**Goal of the exercise**
Some lines in the entries contain the word "down". Copy all of them.

**Data for this exercise**
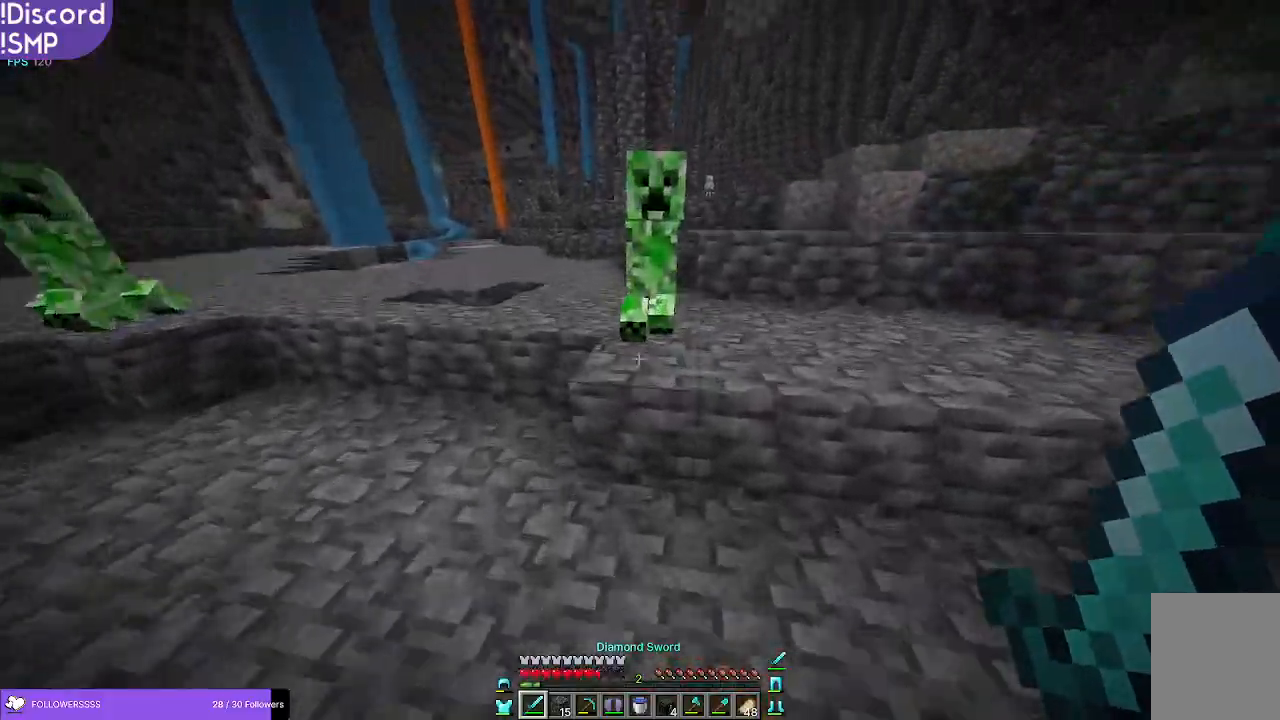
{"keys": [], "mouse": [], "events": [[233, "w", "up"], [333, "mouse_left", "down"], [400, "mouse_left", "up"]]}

--

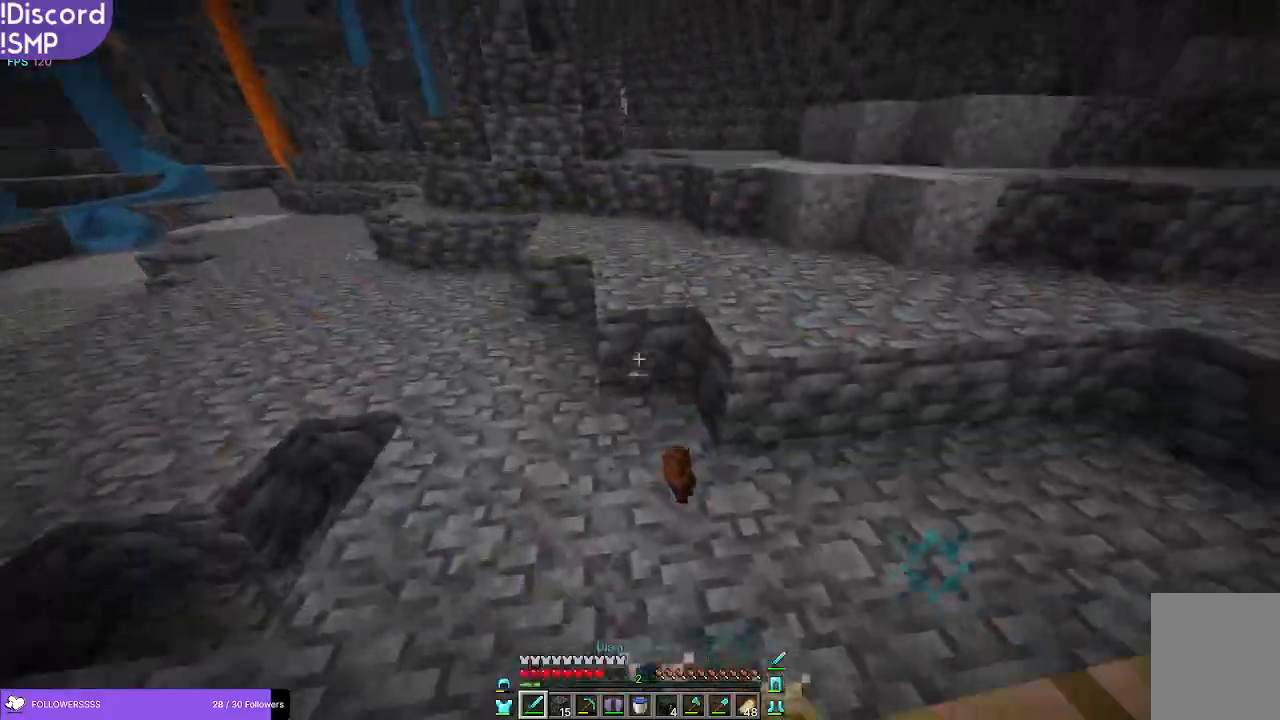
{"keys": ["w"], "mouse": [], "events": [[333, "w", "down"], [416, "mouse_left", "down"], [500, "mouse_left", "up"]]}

--

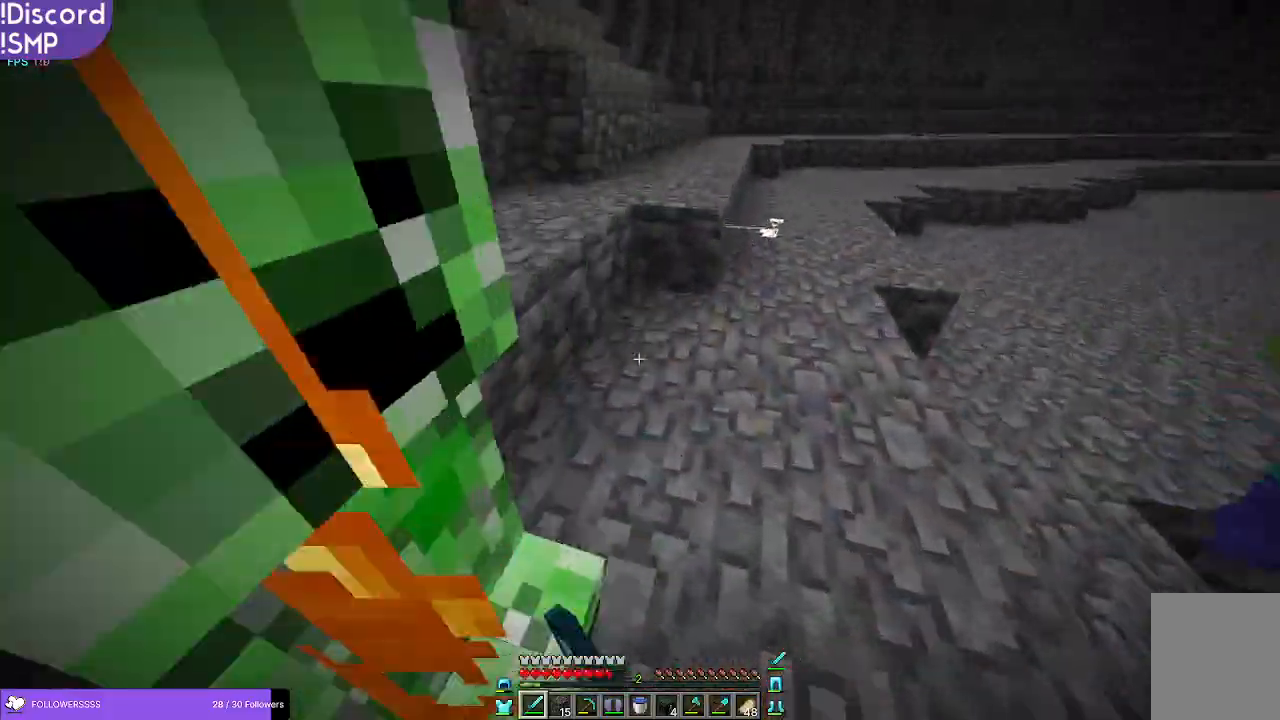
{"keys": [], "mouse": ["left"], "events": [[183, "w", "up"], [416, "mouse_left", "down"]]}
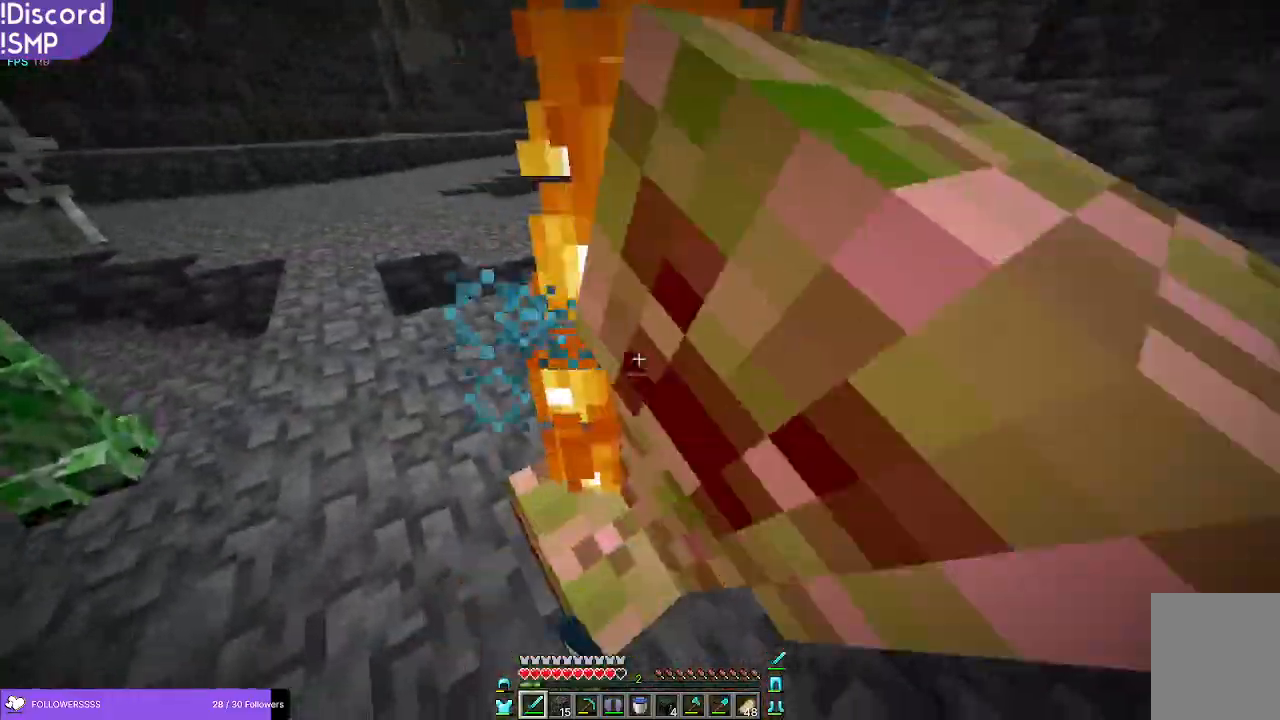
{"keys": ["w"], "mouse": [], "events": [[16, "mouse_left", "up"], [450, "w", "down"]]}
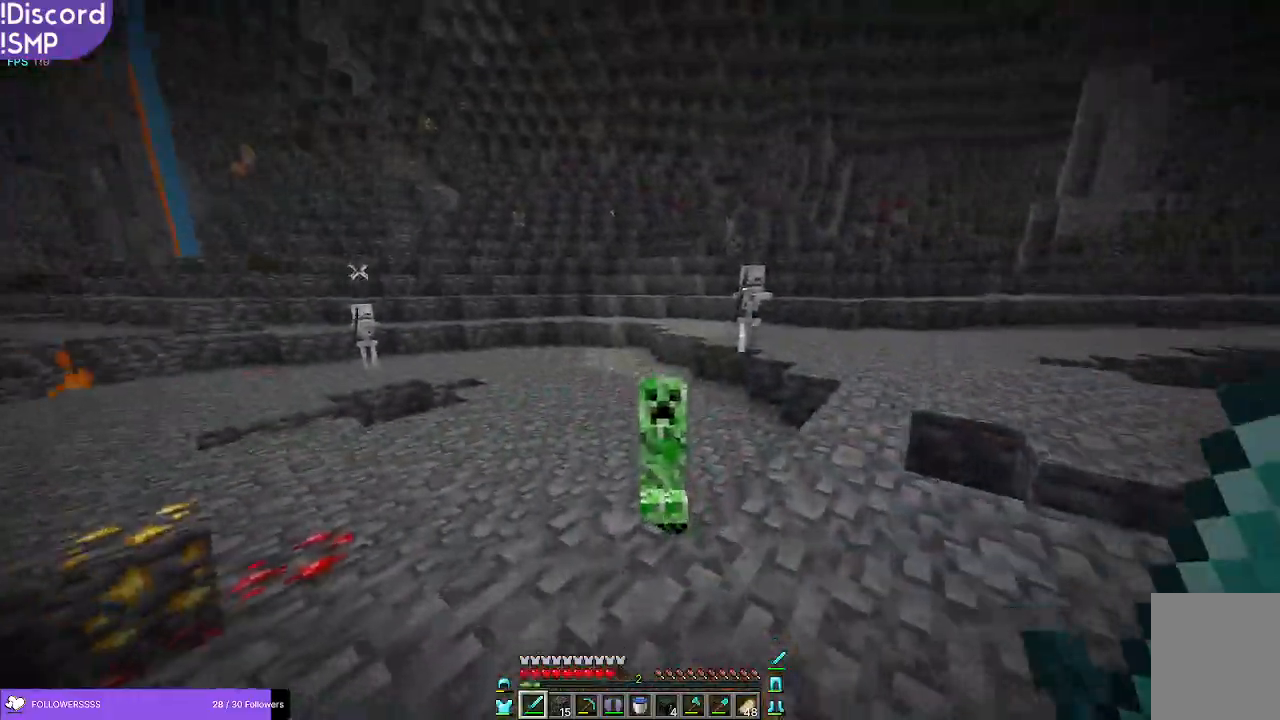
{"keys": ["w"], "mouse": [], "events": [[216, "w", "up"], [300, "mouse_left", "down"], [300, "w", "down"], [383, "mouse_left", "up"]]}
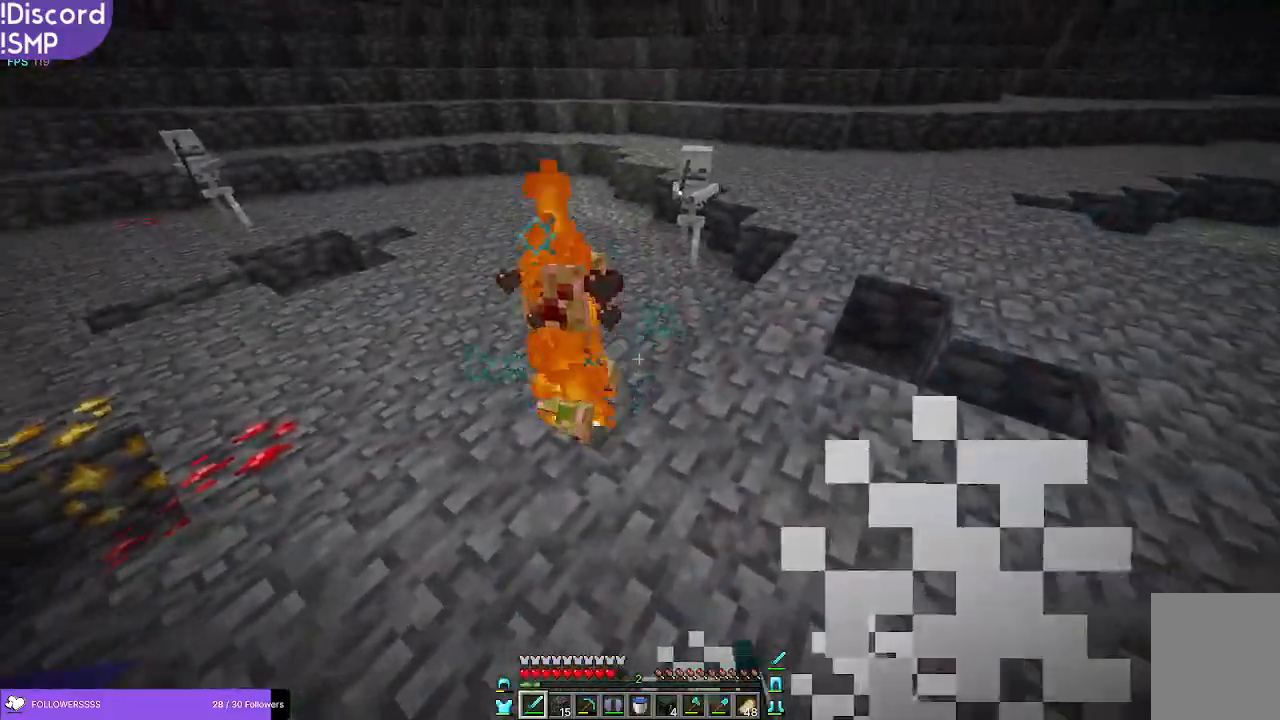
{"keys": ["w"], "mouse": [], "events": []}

**Answer for this exercise**
{"keys": [], "mouse": [], "events": [[233, "w", "up"], [333, "mouse_left", "down"], [400, "mouse_left", "up"]]}
{"keys": ["w"], "mouse": [], "events": [[333, "w", "down"], [416, "mouse_left", "down"], [500, "mouse_left", "up"]]}
{"keys": [], "mouse": ["left"], "events": [[183, "w", "up"], [416, "mouse_left", "down"]]}
{"keys": ["w"], "mouse": [], "events": [[16, "mouse_left", "up"], [450, "w", "down"]]}
{"keys": ["w"], "mouse": [], "events": [[216, "w", "up"], [300, "mouse_left", "down"], [300, "w", "down"], [383, "mouse_left", "up"]]}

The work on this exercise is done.